Economists have identified seven determinants that influence the demand for products and services. Manufacturers and providers study these determinants to analyze their effects on the demand for their goods.
When a consumer's income increases, he buys more of a product because he has more money to spend. This drives the demand for products which increase accordingly. If income decreases, demand decreases for normal products such as clothing, food, vacations, cars and household appliances.
However, demand for certain products does not always increase with a rise in income. Consider a consumer who has a low income and always purchased low-fat ground beef because it's cheaper. If his income increases, he might begin to buy a more expensive ground tenderloin beef. In this case, the demand for low-fat ground beef will decline with an increase in income. Products that have reduced demand with increasing incomes are known as "inferior goods." Inferior, in this case, does not equate with lower quality. It means that the demand curve is negative with a rise in income.

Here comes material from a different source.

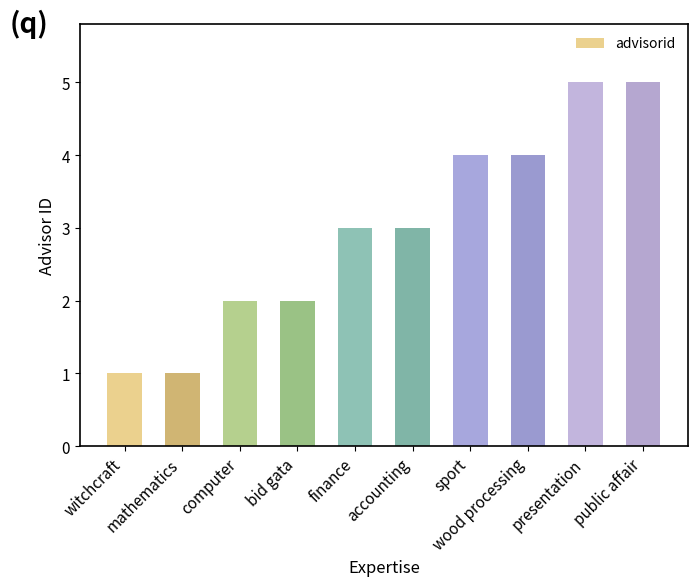

The value at public affair is 5. True or false?

True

A rise in income also increases the demand for luxury goods. Examples of luxury items are sports cars, gym memberships, fine dining and expensive vacations.
The law of supply and demand states that as the price for a particular commodity goes up, demand will decline. Consumers will usually react to an increase in prices by purchasing fewer products.

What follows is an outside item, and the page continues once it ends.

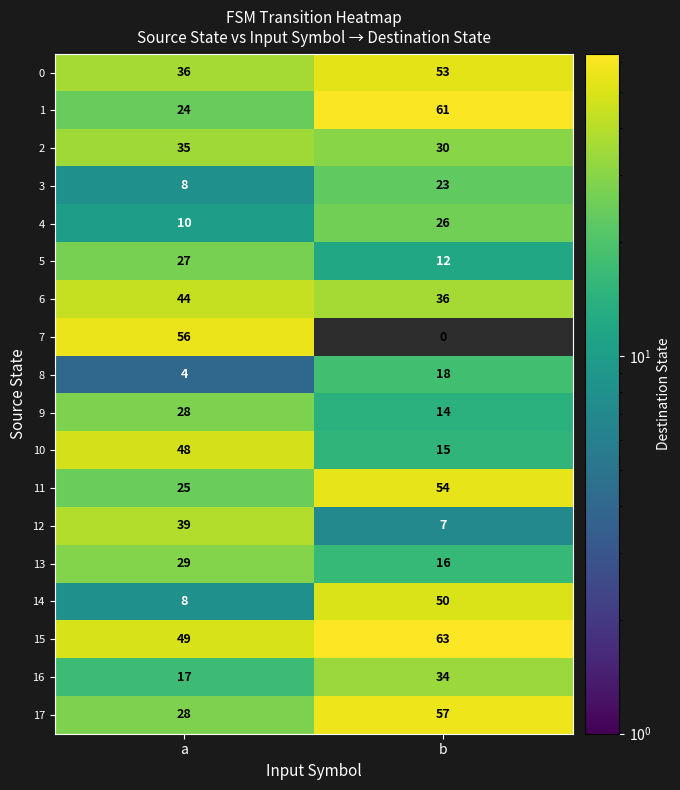

What is the sum of all 12 values?

46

For example, if prices for oil rise, it leads to an increase in the price of gasoline at retail. Consumers adjust their driving habits to reduce their consumption of gasoline. This effect is seen during long-weekends when people drive shorter distances to visit relatives or take vacations.
Changes in the price of some products can affect the demand for related products. An example is a substitution of one product for another, or when a group of products is complementary to each other and used together.
Coke and Pepsi are examples of substitute products. A rise in the price of Coke will increase the demand for Pepsi as consumers switch to the lower-priced product. On the other hand, if Coke cuts its price, people will start buying more Coke, reducing the demand for Pepsi.
Changes in the prices of related goods affect the demand for complementary products. For example, a decrease in the price of video games increases the demand for video game consoles. Consider what happens if the price of hot dogs increases. Consumers will buy fewer hot dogs and the demand for buns declines.
When consumers think that product prices will increase in future, they demand more of the product in the present. For instance, when drivers expect gasoline prices to rise next week, they rush out to fill their tanks today.
Another example is consumers' expectations about computer prices. If a consumer wants to replace her old computer but expects rapid changes in technology and computer prices to drop, she will delay the purchase to see what happens in the future.
Consumers' tastes and preferences are constantly changing. An aggressive celebrity-fueled advertising campaign may increase the demand for products. A new scientific health study may conclude that a product is bad for your health, resulting in a decline in demand.
An increase in consumers who want to purchase a product will increase the demand for that product. A rise in population will increase the demand for products, but other influences increase the number of potential buyers. For instance, a manufacturer may conduct an effective advertising campaign that expands the market for his products to new groups of consumers.
The perceptions of consumers affect their desire to purchase products. For example, if economic conditions are good and consumers expect to keep their jobs and get consistent wage increases, they are more inclined to spend and demand more products. When consumer confidence is high, people feel more comfortable buying because they have a reasonable expectation that their income will continue into the future.
On the other hand, if economic conditions are uncertain and interest rates are high, consumers are more likely to put their money into savings accounts instead of purchasing goods.
Manufacturing and selling goods and services is a complex process. Each of these seven determinants is analyzed by producers to conduct effective marketing and advertising campaigns. Manufacturers make decisions about which products to produce and in what quantities. Managers consider these various determinants in their decision-making processes.